Work instruction:
Wherever "weak" appears in the records below, copy the line that holds it.

----- Source records

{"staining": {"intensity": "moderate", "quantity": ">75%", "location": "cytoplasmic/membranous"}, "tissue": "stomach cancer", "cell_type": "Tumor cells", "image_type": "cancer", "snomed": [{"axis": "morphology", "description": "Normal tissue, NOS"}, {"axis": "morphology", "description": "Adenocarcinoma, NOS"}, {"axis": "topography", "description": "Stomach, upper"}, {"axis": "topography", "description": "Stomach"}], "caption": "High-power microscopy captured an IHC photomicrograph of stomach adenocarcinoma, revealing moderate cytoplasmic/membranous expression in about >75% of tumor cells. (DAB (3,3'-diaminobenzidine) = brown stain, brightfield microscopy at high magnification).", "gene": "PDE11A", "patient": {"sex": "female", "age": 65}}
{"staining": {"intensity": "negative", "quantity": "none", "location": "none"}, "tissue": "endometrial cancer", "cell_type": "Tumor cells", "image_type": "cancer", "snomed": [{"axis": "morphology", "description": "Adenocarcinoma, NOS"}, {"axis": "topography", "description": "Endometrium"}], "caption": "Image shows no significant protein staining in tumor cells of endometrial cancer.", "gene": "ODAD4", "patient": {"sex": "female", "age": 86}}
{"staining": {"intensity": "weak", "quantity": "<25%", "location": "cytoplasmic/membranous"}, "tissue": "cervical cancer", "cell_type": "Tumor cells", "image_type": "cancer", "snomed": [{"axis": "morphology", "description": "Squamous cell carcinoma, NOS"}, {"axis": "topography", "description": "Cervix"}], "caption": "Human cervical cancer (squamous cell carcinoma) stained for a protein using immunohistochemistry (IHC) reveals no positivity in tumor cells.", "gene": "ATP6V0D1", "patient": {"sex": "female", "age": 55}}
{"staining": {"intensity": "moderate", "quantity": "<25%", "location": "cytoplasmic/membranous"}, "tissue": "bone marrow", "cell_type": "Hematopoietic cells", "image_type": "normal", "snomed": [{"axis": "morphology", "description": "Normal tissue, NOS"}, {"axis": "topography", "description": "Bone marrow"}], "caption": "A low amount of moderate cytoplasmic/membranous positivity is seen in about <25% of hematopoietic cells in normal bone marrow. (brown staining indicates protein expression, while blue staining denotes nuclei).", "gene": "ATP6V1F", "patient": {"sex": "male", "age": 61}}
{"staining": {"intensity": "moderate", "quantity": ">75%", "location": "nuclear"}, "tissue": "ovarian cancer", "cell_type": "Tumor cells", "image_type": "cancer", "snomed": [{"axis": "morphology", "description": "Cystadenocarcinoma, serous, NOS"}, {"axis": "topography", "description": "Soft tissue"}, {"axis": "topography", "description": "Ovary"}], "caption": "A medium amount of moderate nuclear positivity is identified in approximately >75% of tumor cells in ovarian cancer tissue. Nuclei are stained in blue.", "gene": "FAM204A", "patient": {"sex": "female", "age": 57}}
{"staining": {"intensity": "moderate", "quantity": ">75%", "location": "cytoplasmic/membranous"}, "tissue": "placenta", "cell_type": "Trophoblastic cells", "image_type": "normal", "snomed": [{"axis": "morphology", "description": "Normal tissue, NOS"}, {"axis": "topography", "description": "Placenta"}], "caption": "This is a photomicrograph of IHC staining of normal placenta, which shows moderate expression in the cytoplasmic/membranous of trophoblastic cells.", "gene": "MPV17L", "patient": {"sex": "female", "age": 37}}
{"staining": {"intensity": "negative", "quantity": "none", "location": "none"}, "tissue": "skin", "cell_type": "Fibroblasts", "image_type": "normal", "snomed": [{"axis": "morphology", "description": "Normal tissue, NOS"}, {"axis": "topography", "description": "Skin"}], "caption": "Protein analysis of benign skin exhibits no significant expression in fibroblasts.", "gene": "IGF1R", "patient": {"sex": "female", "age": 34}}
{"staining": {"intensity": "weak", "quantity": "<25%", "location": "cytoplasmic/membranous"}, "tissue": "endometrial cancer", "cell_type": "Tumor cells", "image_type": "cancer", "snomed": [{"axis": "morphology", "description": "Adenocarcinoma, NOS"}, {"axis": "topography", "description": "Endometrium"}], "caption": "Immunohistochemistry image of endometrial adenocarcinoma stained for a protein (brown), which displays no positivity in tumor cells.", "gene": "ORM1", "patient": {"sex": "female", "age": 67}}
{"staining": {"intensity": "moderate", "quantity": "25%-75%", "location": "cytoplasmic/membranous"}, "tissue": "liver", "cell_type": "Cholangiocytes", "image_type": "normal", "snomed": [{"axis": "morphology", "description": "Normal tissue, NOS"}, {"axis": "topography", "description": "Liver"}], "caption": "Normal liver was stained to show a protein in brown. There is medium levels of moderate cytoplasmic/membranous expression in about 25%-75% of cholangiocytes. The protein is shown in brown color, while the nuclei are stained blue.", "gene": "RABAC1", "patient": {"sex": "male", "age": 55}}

----------

Response box:
{"staining": {"intensity": "weak", "quantity": "<25%", "location": "cytoplasmic/membranous"}, "tissue": "cervical cancer", "cell_type": "Tumor cells", "image_type": "cancer", "snomed": [{"axis": "morphology", "description": "Squamous cell carcinoma, NOS"}, {"axis": "topography", "description": "Cervix"}], "caption": "Human cervical cancer (squamous cell carcinoma) stained for a protein using immunohistochemistry (IHC) reveals no positivity in tumor cells.", "gene": "ATP6V0D1", "patient": {"sex": "female", "age": 55}}
{"staining": {"intensity": "weak", "quantity": "<25%", "location": "cytoplasmic/membranous"}, "tissue": "endometrial cancer", "cell_type": "Tumor cells", "image_type": "cancer", "snomed": [{"axis": "morphology", "description": "Adenocarcinoma, NOS"}, {"axis": "topography", "description": "Endometrium"}], "caption": "Immunohistochemistry image of endometrial adenocarcinoma stained for a protein (brown), which displays no positivity in tumor cells.", "gene": "ORM1", "patient": {"sex": "female", "age": 67}}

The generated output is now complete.